一部の自動化タスクでは、人間の目でのチェックや評価が不可欠だ。このようなタスクの監視や評価のための時間が予想以上にかかることもあるため、自動化の範囲や深度を適切に調整することが求められる。
業務自動化を効果的に実施するためには、さまざまな技術やツールを活用し、組織全体に適用することが推奨される。一方でRPAやAI技術の導入には、定期的なシナリオの更新や保守が必要であり、技術力とともに人材の確保や体制の整備も重要な課題だ。
次回以降では、RPAを中心とした業務自動化の状況を深堀りするとともに、問題点や解決の方向性について考察したい。
【おまけ】AIは人間の仕事を奪うのか
業務自動化を一歩進める技術としてのAIの可能性に関する意見や所感は、企業や個人によってさまざまだ。

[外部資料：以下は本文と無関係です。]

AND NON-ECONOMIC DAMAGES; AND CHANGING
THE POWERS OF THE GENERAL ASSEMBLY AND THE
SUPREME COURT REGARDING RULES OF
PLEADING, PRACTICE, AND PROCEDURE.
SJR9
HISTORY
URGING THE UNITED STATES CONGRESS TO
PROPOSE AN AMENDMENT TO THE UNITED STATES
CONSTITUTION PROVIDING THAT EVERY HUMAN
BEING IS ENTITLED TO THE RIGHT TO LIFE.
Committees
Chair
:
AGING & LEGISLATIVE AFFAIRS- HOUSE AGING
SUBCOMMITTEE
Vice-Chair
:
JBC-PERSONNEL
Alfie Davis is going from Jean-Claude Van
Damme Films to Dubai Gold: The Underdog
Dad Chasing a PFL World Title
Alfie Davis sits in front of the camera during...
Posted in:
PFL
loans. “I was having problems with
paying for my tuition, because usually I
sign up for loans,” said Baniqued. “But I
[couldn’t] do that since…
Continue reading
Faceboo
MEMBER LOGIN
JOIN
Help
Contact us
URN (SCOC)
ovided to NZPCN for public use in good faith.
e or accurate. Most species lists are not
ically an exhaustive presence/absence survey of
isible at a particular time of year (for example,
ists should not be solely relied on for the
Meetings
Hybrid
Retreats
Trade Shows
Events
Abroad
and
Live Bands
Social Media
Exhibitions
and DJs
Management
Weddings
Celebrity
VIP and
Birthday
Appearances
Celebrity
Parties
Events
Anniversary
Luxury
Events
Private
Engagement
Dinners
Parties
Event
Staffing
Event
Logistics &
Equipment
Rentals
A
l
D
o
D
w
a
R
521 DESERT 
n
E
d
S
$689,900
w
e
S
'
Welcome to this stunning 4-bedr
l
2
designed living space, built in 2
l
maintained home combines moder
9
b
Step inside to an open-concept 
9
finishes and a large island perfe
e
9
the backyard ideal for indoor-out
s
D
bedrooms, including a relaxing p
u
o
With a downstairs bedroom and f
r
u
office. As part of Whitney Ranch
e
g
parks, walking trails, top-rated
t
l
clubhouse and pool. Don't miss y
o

特に、2022年からの生成AIブームの中で、高所得の職種でさえAIに取って代わられる可能性が指摘され、人間の仕事の領域が狭まるとの懸念が出てきている。この背景を踏まえて、企業のAI技術、特に『ChatGPT』のような高度な自動化技術への所感を調査した。
結果として、「ChatGPTの仕事やキャリアへの影響に関して楽観的に捉えている」と答えた者は68.1%と過半数だった。反対に「悲観的に捉えている」と答えた者は14.3%、そして「影響は少ない」と感じる回答者は17.5%となった(図10)。
全体として、多くの回答者がAIの影響に対して楽観的な見解を持っており、悲観的な意見やAIの影響をあまり感じないとする意見は少数派であることが確認された。この結果から、AIとの共存を前提とした今後の業務の進化やキャリア構築の重要性が示唆される。